In October 2017, Brian was back at his favorite sober house, Goddard House in Quincy. He stayed there for several months and then moved to a rooming house in February. But without the drug testing, structure, and support the sober house provided, he soon overdosed and had to be revived with Narcan.
Kate asked him whether he’d thought about taking medication, like Suboxone or methadone. Brian rejected the idea with a common, and inaccurate, view: “I don’t want to trade one addiction for another.”
But he agreed to other tactics to prevent another relapse. He’d have his paychecks deposited into a debit card so he wouldn’t have access to cash, and he’d install a tracking app on his phone so his parents would know where he was.
Four weeks after his overdose, Brian, then 32, faced another setback. He was fired from his job at a Walgreens after what he described as a misunderstanding. His boss gave him his last paycheck. He was angry — and he had money.

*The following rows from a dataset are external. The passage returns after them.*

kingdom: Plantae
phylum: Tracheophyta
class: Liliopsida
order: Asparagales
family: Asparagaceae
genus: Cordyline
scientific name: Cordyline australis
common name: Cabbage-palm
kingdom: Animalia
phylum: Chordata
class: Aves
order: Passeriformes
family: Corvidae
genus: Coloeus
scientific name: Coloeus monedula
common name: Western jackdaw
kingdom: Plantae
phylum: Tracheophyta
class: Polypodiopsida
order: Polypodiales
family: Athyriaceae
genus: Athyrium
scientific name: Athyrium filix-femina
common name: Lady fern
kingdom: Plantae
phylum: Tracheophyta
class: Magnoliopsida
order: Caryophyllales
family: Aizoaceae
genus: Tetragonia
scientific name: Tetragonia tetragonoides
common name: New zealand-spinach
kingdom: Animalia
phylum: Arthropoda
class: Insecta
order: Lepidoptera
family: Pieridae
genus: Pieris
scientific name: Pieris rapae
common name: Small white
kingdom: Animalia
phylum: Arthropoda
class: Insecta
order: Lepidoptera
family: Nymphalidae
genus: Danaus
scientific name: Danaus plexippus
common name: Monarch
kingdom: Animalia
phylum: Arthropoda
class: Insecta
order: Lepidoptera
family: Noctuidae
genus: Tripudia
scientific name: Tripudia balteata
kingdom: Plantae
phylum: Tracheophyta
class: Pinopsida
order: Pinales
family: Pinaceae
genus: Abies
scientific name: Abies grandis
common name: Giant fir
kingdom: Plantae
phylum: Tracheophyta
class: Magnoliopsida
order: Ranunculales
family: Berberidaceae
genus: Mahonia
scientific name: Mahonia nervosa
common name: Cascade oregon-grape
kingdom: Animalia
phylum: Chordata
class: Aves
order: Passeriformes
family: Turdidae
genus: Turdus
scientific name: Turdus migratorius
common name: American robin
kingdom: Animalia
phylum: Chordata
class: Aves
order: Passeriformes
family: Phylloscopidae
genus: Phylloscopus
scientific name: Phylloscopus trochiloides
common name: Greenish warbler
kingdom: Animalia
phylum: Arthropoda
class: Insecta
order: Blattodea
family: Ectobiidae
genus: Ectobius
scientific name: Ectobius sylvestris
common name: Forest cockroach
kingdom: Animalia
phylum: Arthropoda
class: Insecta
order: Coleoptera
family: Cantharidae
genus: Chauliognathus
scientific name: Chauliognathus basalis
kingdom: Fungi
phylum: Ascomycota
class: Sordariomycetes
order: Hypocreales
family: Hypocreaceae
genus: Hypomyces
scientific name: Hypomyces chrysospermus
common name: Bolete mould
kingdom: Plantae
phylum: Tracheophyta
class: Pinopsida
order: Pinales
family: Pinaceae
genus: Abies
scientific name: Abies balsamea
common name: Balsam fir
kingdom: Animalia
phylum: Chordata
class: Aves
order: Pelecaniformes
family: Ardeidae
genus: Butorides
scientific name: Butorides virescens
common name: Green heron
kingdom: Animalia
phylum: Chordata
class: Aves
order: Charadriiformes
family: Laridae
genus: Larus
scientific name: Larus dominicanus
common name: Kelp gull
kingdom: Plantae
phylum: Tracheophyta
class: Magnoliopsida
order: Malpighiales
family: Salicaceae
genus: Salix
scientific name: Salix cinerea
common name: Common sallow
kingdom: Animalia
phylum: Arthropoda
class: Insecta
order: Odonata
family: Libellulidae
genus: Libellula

Kate later read his text messages from that day in March 2018 — his last. Brian contacted a friend asking for help getting drugs. “Just this once,” he told her. “Heroin for you. Heroin for me.”
Always a shock
Death never comes as a surprise when your child is addicted to opioids. But it is always a shock.
The phone call that Emma’s mom had long feared came two days after their good-bye hug, one day after Emma’s brunch with her father. At first, Dena Walters refused to believe it. No, they will Narcan her, she’ll be fine. By the time she called Emma’s father, Jim Franchek, she was screaming.
Jake’s parents, Diane DiGennaro and David Spitz, were at home in Harwich Port watching the 2018 Super Bowl when their daughter-in-law called. She asked to come over. She had something to tell them about Jake.
For Kate Donaghue and Kim Simpson, the news about Brian made its way toward them over the course of a long excruciating evening, as hope flashed against dread until the very last.
Brian, expected for a visit, failed to text that he was on the train, as he normally would. Checking the tracking app, Kate and Kim saw with trepidation that he’d wandered into a Quincy neighborhood where they knew drugs were sold.
But then he seemed to head toward the train station. He’s on his way. The signal stopped. Perhaps his phone died.
Hours later the doorbell rang. He made it! As Kate headed to the door, through the glass she saw two policemen.
That’s when Kate knew her only child was gone.
Correction: An earlier version of this story misstated where Brian Simpson worked.